During the annual OICF Report to the community on Thursday, Sept. 15 at the Odd Fellows Hall, the foundation honored Burghardt for her many years of dedication to the island community.

“This is not an honor that the OICF board bestows regularly or lightly,” said Brownell. “It is done rarely and it is done for those who are, in the estimation of the board, exemplary members of our community.”

Burghardt owned Crescent Beach Resort with her husband Galen in the 1950s, was an instrumental part of the development of the Eastsound water system and coordinated a March of Dimes polio vaccination campaign. In 1962, a storm wiped out many of the cabins at the resort, and the Burghardts were forced to move to Seattle. While living off island, Joyce earned a bachelor’s degree in psychology and a master’s in human resource management.

“She held several high level positions in organizations like the Singer Sewing Machine company, Red Cross and the Puget Sound Girls Club,” said Brownell.

In 1981 the Burghardts moved back to Orcas Island. Since their return, Burghardt, a mother of three, has served the community as a founding member of the Eastsound Planning Review Committee, OICF and Music Advocacy Group and has been on the Orcas Center, Longhouse and Medical Center boards. She has also been teaching water aerobics since 1988 at Orcas Athletics.

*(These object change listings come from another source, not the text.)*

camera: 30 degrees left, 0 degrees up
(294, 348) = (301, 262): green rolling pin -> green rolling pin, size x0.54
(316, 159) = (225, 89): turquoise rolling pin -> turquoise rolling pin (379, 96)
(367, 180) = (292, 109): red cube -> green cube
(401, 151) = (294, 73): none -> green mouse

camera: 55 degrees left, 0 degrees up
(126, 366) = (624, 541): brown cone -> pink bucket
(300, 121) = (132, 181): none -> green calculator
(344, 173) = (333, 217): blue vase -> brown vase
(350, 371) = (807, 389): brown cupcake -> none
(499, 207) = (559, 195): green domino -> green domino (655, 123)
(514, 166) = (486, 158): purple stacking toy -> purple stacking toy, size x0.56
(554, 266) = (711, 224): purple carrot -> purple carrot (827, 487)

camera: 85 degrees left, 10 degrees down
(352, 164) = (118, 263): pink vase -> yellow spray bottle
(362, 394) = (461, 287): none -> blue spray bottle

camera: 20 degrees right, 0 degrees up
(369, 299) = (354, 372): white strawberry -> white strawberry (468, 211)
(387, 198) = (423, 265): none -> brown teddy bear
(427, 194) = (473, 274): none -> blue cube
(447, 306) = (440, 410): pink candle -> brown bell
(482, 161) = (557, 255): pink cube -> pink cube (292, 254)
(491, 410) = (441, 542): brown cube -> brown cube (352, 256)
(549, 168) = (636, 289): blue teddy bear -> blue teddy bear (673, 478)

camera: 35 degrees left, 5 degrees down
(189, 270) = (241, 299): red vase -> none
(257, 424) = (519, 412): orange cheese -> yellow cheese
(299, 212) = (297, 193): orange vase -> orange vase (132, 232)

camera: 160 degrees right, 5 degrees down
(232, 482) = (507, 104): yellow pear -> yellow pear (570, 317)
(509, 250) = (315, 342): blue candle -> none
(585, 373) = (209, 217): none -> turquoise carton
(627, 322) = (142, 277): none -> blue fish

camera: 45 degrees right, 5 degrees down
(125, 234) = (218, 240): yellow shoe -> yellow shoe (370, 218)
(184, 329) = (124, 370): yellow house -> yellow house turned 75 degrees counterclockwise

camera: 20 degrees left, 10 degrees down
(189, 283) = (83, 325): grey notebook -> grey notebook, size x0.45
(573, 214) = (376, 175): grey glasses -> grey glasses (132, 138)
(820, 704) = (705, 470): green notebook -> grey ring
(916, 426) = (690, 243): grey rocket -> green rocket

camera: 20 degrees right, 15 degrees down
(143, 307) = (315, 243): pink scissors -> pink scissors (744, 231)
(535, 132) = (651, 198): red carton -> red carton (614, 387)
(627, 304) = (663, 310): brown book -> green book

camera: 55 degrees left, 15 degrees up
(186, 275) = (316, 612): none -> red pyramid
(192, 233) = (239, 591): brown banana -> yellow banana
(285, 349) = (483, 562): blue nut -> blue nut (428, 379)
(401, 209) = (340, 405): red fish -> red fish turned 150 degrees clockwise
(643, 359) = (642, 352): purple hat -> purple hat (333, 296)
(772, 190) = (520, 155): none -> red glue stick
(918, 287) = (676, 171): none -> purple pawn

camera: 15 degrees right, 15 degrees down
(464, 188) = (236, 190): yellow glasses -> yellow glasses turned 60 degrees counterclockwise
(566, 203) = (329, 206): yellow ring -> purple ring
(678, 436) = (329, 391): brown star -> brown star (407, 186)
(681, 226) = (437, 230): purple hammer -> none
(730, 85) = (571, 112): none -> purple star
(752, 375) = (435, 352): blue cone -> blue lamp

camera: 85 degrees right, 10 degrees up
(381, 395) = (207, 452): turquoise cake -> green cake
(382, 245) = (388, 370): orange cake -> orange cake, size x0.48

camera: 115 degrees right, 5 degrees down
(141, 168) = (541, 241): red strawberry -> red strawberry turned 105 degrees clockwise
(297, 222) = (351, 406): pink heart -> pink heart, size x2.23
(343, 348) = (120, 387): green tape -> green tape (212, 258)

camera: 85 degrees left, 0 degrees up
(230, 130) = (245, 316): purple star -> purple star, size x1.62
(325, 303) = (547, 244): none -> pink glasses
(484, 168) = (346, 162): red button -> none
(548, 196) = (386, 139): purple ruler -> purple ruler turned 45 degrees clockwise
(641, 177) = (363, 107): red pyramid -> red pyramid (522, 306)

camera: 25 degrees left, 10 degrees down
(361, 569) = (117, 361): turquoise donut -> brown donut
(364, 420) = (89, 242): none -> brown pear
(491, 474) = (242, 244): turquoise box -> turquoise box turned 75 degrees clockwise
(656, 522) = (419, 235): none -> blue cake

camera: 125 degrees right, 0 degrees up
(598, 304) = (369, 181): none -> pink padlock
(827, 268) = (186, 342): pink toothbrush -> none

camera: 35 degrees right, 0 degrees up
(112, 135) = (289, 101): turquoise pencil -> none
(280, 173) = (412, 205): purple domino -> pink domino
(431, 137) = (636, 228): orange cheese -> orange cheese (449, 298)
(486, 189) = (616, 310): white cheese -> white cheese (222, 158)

“You’d think they would have put their feet up and enjoyed retirement,” said Brownell. “Not Joyce.”

Burghardt and her husband donated their Crescent Beach property to the Land Bank, and she was also a “big player” in raising money towards the purchase of Waterfront Park in Eastsound.

“Music, commitment to growing a better community, earning a master’s degree, motherhood, swim lessons – and that radiant smile. Remember the Camp Fire girl pledge?” said Brownell. “Joyce you have lived that pledge – you have helped build community – and we are all the better for it.”